Bounding box coordinates:

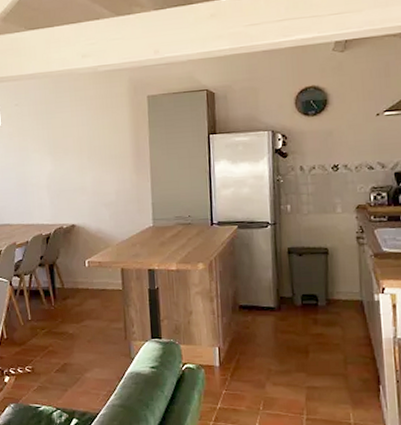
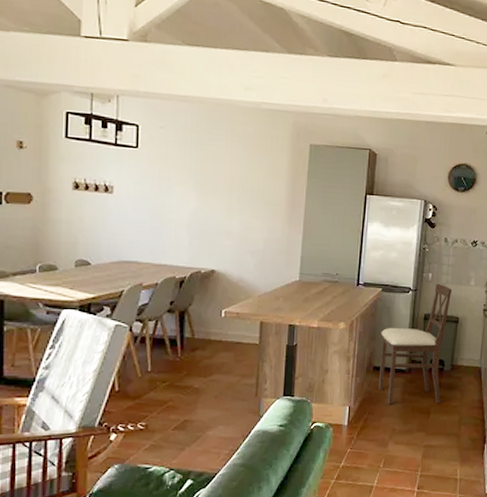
chair: none [242,214,320,344] -> present [378,283,453,405]

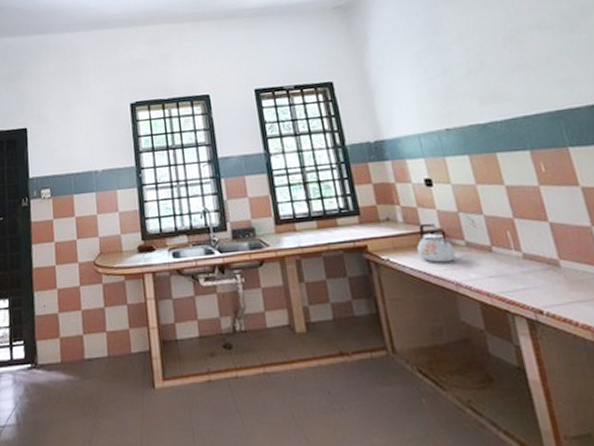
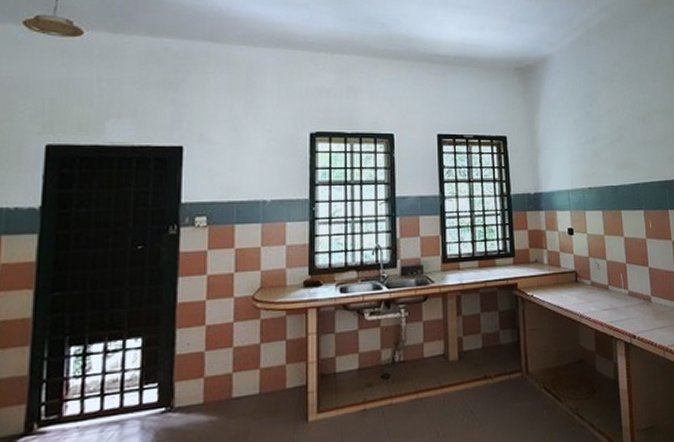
kettle: present [417,223,456,263] -> none [556,265,583,299]

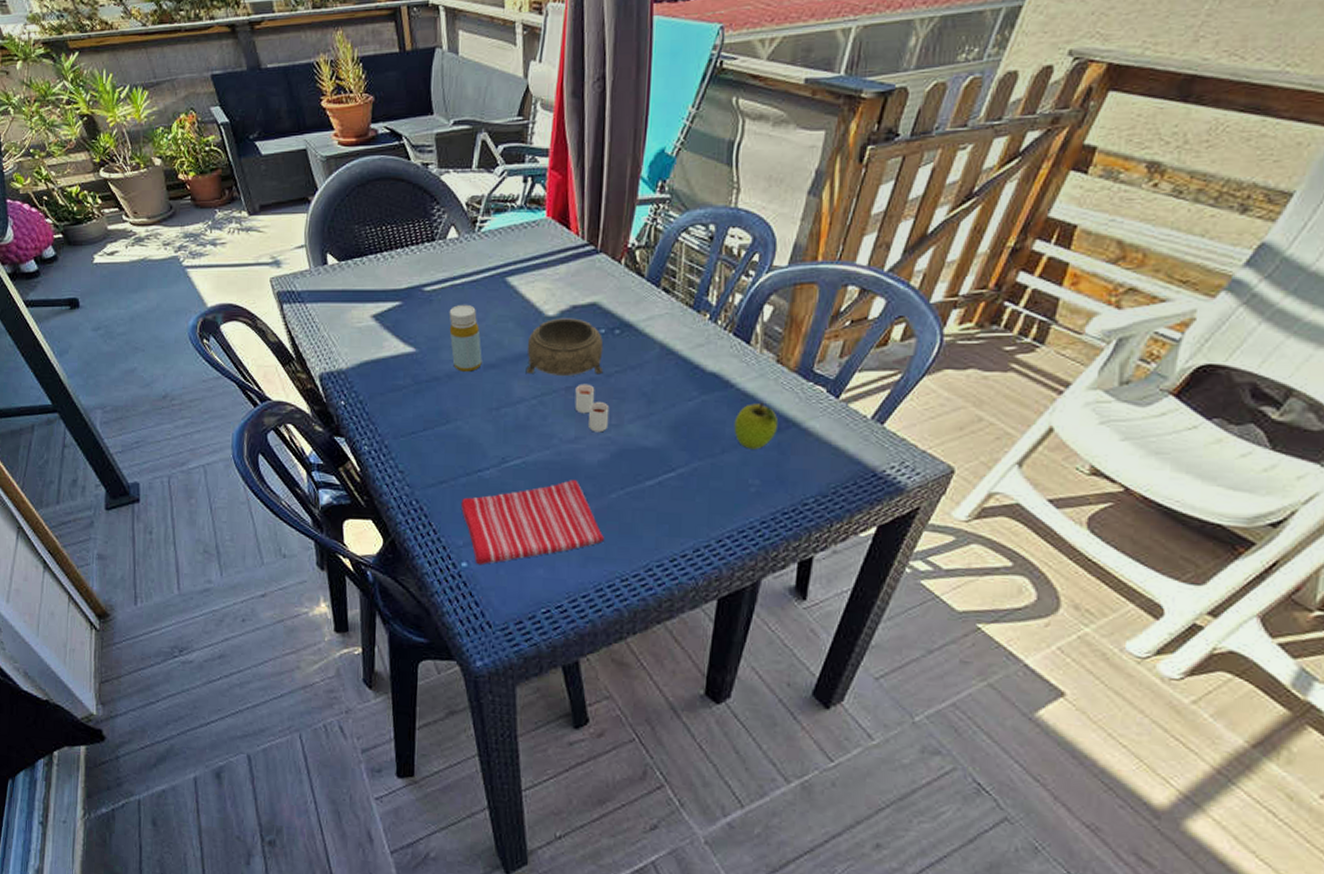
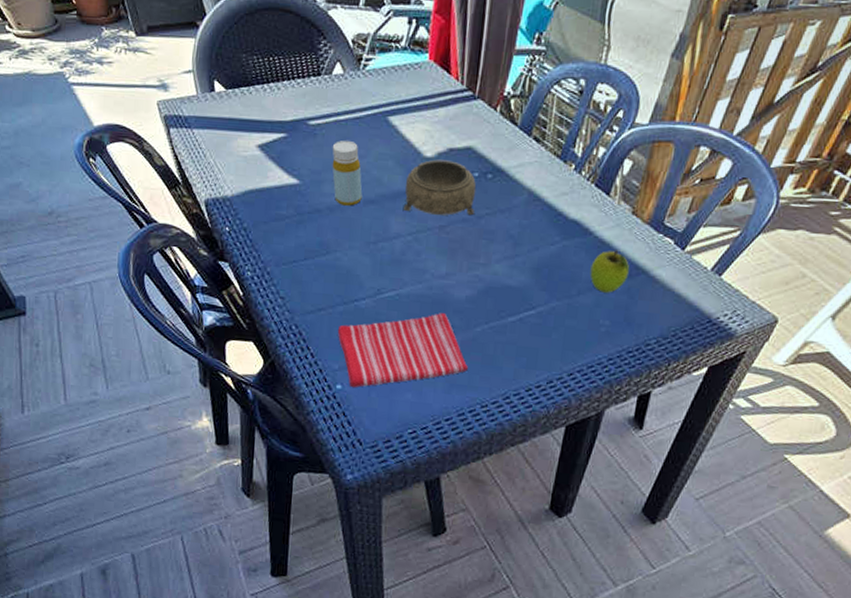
drinking glass: present [574,383,610,433] -> none [447,223,479,270]

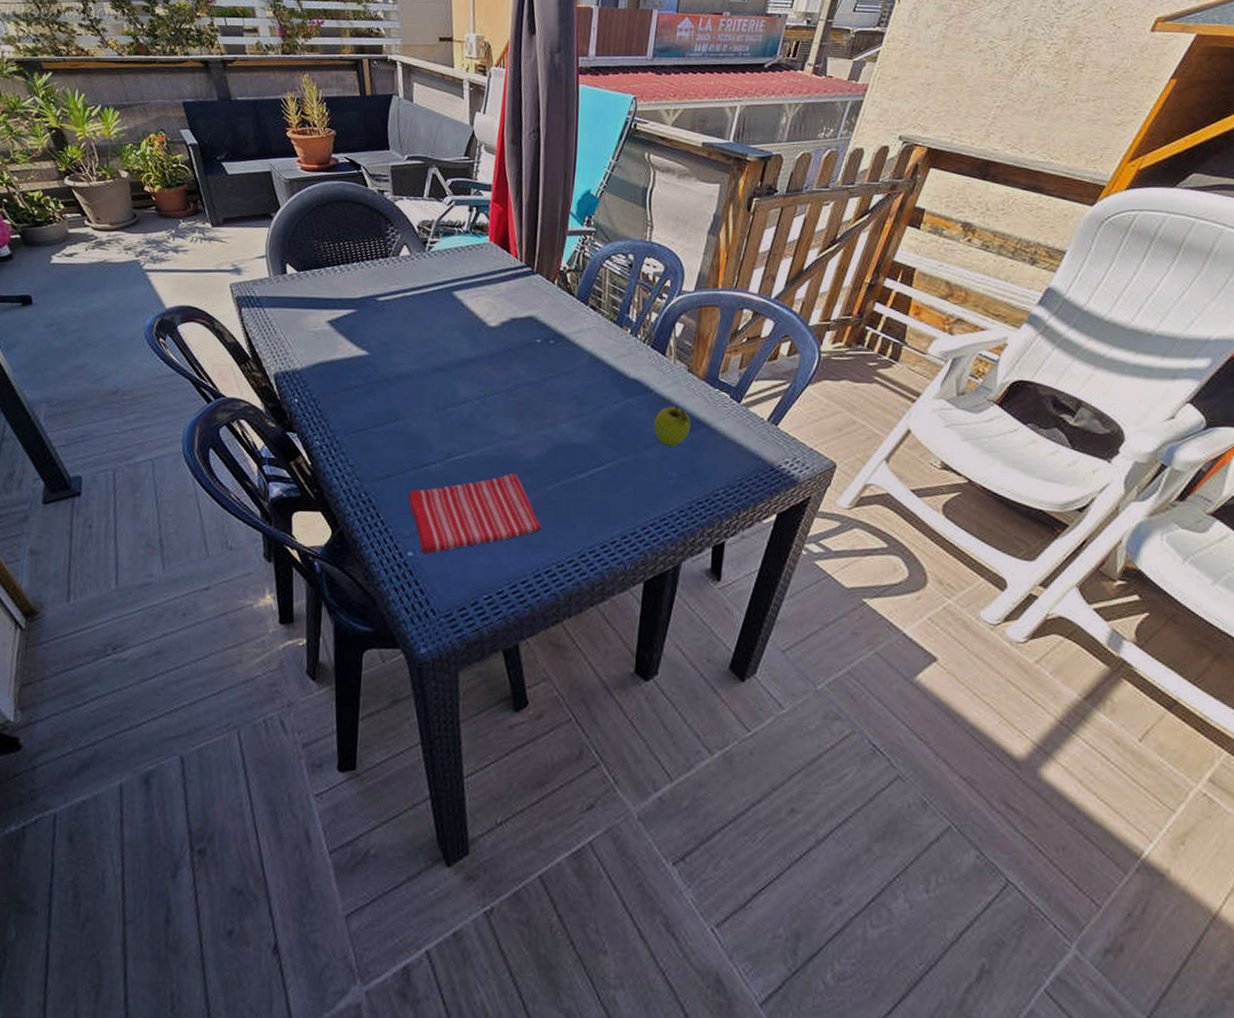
bottle: present [332,140,363,206] -> none [400,313,430,374]
decorative bowl: present [404,159,477,216] -> none [471,328,540,379]

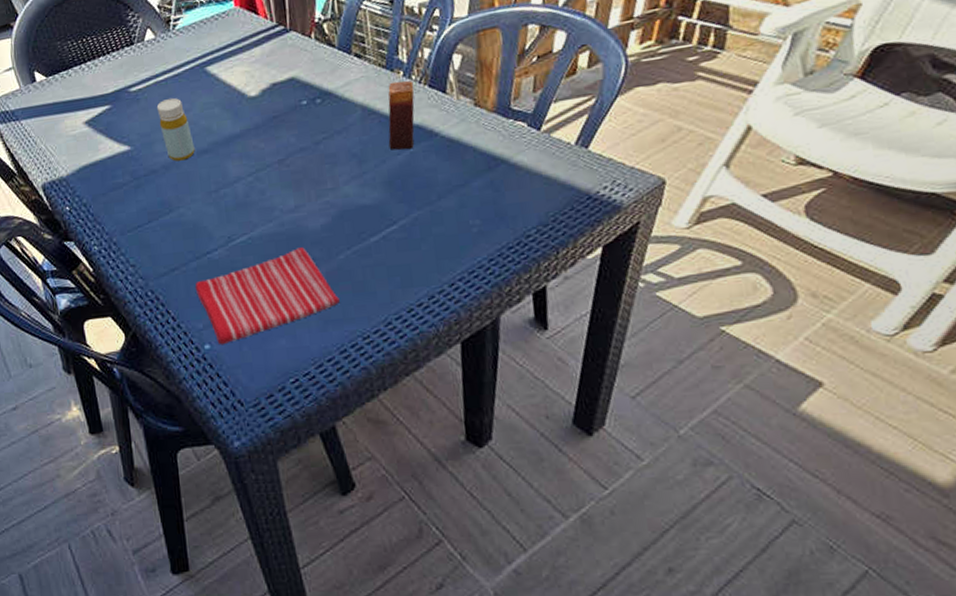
bottle: none [400,313,430,374] -> present [156,98,195,161]
candle: none [608,337,638,401] -> present [388,80,415,150]
fruit: present [654,405,692,447] -> none [444,145,488,192]

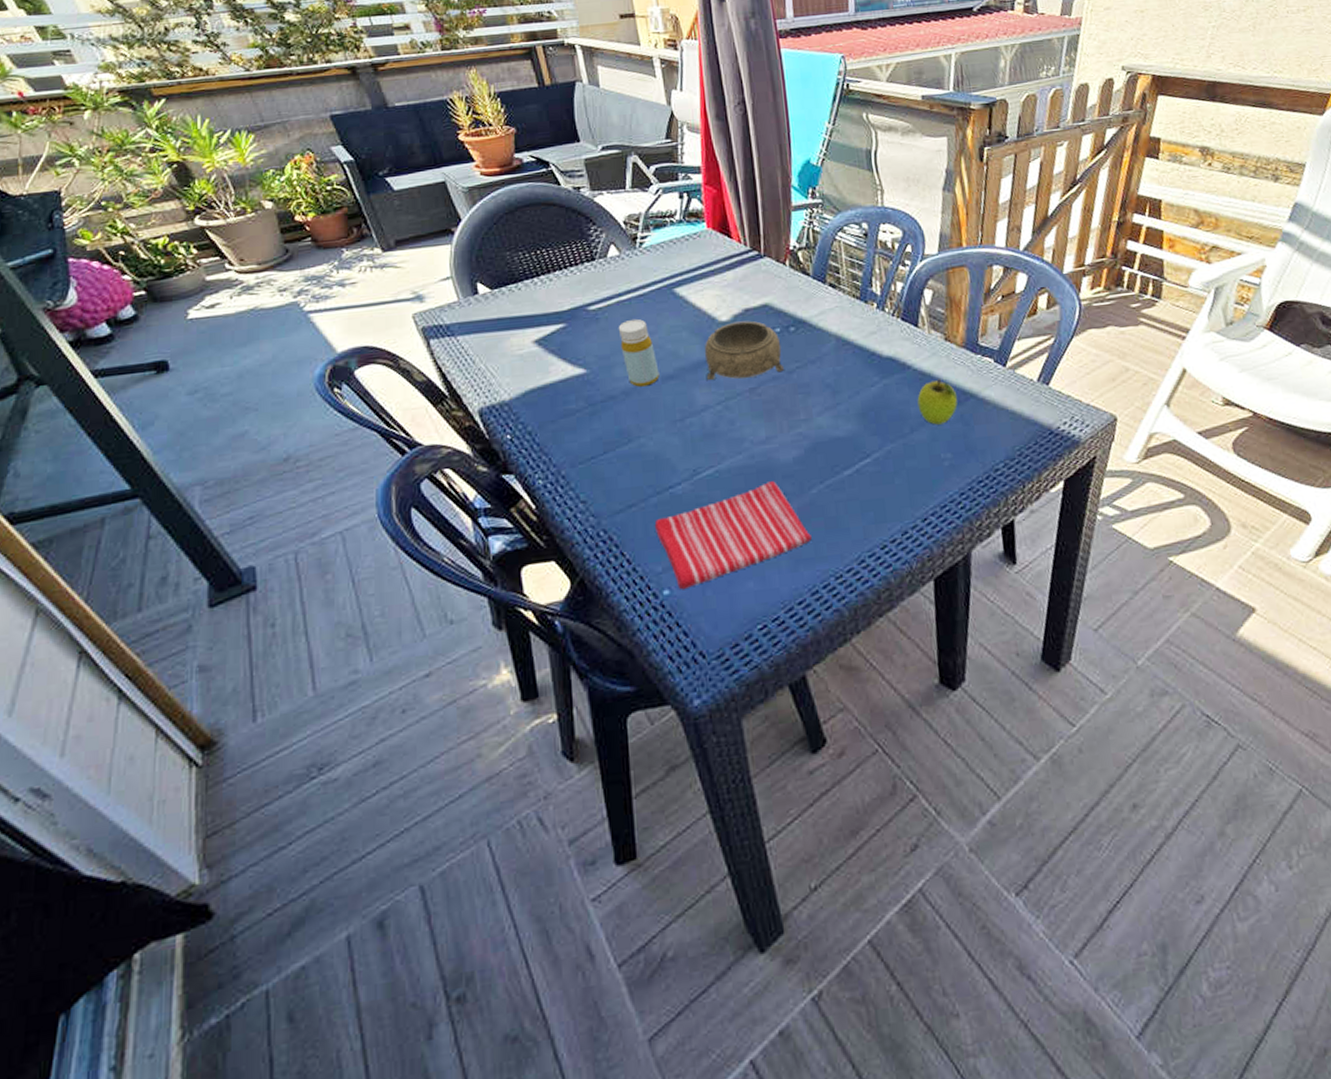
decorative bowl: none [235,94,311,153] -> present [704,320,784,380]
candle: present [388,80,415,150] -> none [862,312,888,382]
fruit: none [444,145,488,192] -> present [917,379,958,425]

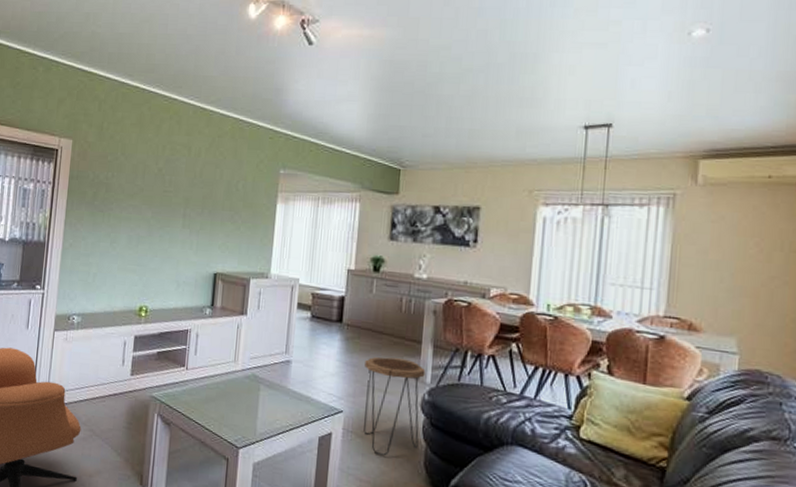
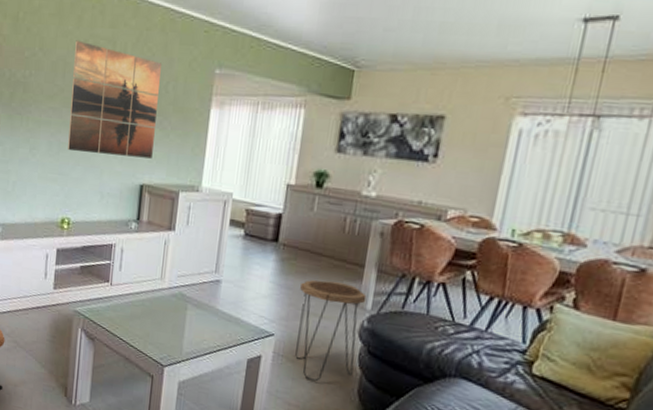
wall art: none [146,146,232,249] -> present [68,40,161,159]

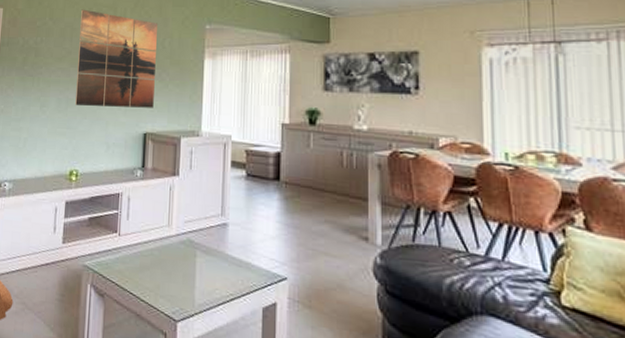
side table: present [295,280,367,382] -> none [307,217,375,330]

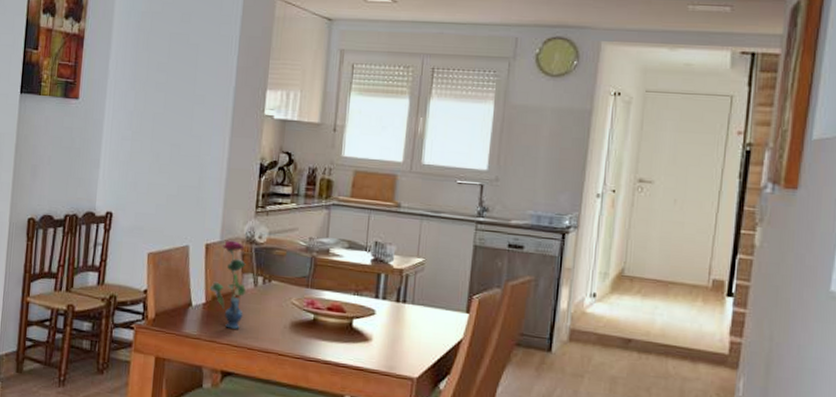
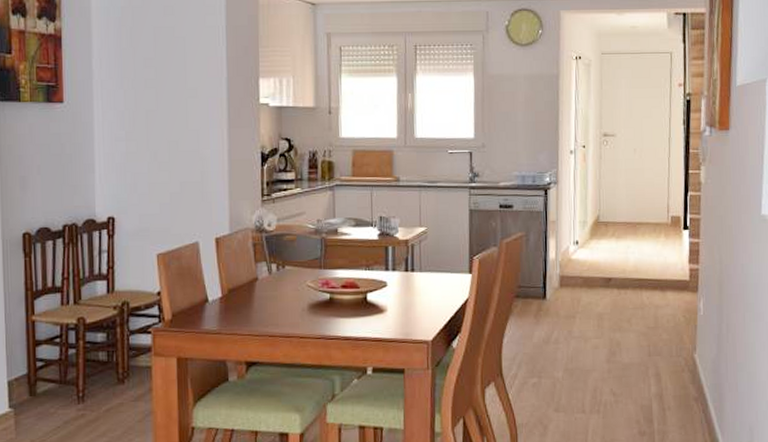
vase: present [210,240,246,329] -> none [225,231,262,319]

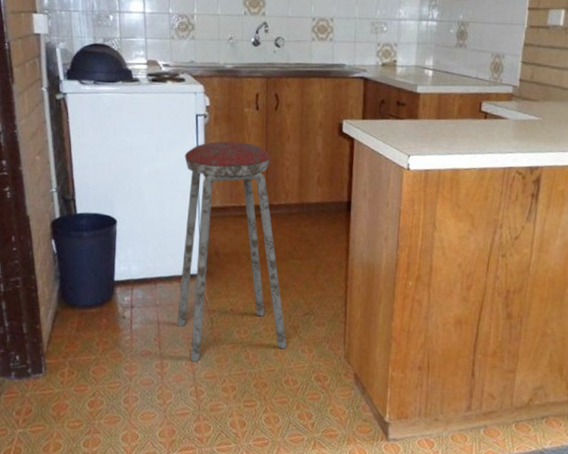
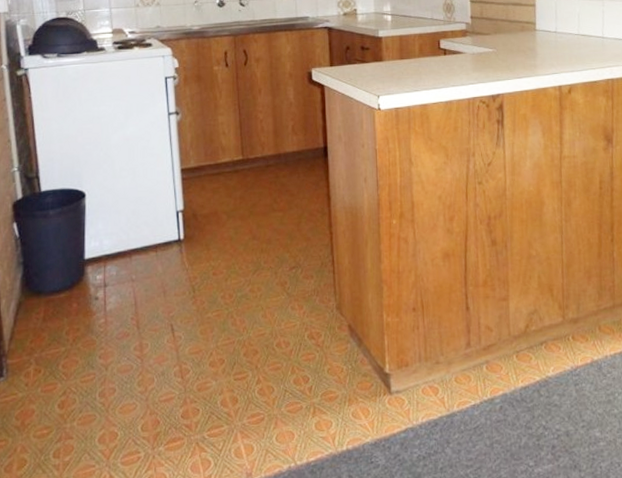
music stool: present [176,141,287,362] -> none [155,99,276,337]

AIM OF THE EXERCISE: Repeat all the records above exactly, leaving out any pictures.

SOLUTION TO THIS PROBLEM:
chair: none [242,214,320,344] -> present [378,283,453,405]

kettle: present [417,223,456,263] -> none [556,265,583,299]

drinking glass: present [574,383,610,433] -> none [447,223,479,270]

bottle: present [332,140,363,206] -> none [400,313,430,374]
decorative bowl: present [404,159,477,216] -> none [471,328,540,379]

bottle: none [400,313,430,374] -> present [156,98,195,161]
candle: none [608,337,638,401] -> present [388,80,415,150]
fruit: present [654,405,692,447] -> none [444,145,488,192]

decorative bowl: none [235,94,311,153] -> present [704,320,784,380]
candle: present [388,80,415,150] -> none [862,312,888,382]
fruit: none [444,145,488,192] -> present [917,379,958,425]

wall art: none [146,146,232,249] -> present [68,40,161,159]

side table: present [295,280,367,382] -> none [307,217,375,330]

vase: present [210,240,246,329] -> none [225,231,262,319]

music stool: present [176,141,287,362] -> none [155,99,276,337]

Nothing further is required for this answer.